Dubai’s non-oil trade jumped 16 per cent in the first quarter and recovery in the emirate’s property sector will help keep the pace up this year despite a plunge in trade with Iran and global economic weakness, the Dubai customs head said on Tuesday.
“This year up to this quarter, we reached an approximately 16 per cent growth in trade,” Ahmed Butti Ahmed, Director General of Dubai Customs, told Reuters in an interview.
Non-oil trade grew to Dhs325.5 billion ($88.6 billion) in the first quarter from 280 billion in the same period last year, the customs office said. A more detailed data breakdown was not immediately available.
“The main thing now is that growth in real estate starts picking up. With real estate developments there are many sectors that also start picking up,” he said on the sidelines of a world customs conference in the coastal desert city.
Developers in Dubai, one of seven United Arab Emirates, are dusting off stalled building plans, encouraged by an economic recovery after a 50 per cent drop in house prices from the 2008 peak triggered a series of debt restructurings in state firms.
Trade expanded 13 per cent to Dhs1.235 trillion, after a record 22 per cent jump in 2011.
Growth in Dubai’s total non-oil trade slowed in 2012 partly due to a drop in business with Iran, as Western sanctions against Tehran’s disputed nuclear programme took toll.
The vast majority of trade between Iran and the Gulf Arab states flows through Dubai, long a major commercial hub for Tehran, but banks in Dubai cut back their Iran-related dealings after the United States imposed tough sanctions in late 2011.
Trade between the two was roughly Dhs25 billion last year, down about 31 per cent from 2011, customs said in March.
Ahmed said trade with Iran had tumbled recently for many reasons, although he gave no specific figures.
“The embargo on one side, the other side is that the Iranian currency … became very (weak) so it has become a little bit more expensive for them. But overall there is growth (in Dubai total trade). That’s what counts for us,” he said.
Asked if he expected Dubai’s first quarter trade growth to be sustained in the rest of the year despite sluggish global economic growth and the drop in Iran trade, Ahmed said: “Yes because people are very optimistic.”

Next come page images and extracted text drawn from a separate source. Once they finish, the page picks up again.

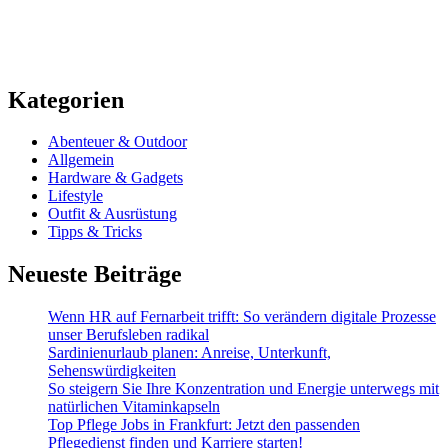
Kategorien
Abenteuer & Outdoor
Allgemein
Hardware & Gadgets
Lifestyle
Outfit & Ausrüstung
Tipps & Tricks
Neueste Beiträge
Wenn HR auf Fernarbeit trifft: So verändern digitale Prozesse
unser Berufsleben radikal
Sardinienurlaub planen: Anreise, Unterkunft,
Sehenswürdigkeiten
So steigern Sie Ihre Konzentration und Energie unterwegs mit
natürlichen Vitaminkapseln
Top Pflege Jobs in Frankfurt: Jetzt den passenden
Pflegedienst finden und Karriere starten!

“We see a lot of investors putting their investments into real business because nowadays banks will not give you that much interest so they prefer to invest it into trade, goods. That’s where they can get a better return on their money.”
Non-oil business activity in the UAE, the world’s number three crude exporter, has been holding up well in recent months. But growth in new export orders dropped sharply in April, a purchasing managers survey showed this month.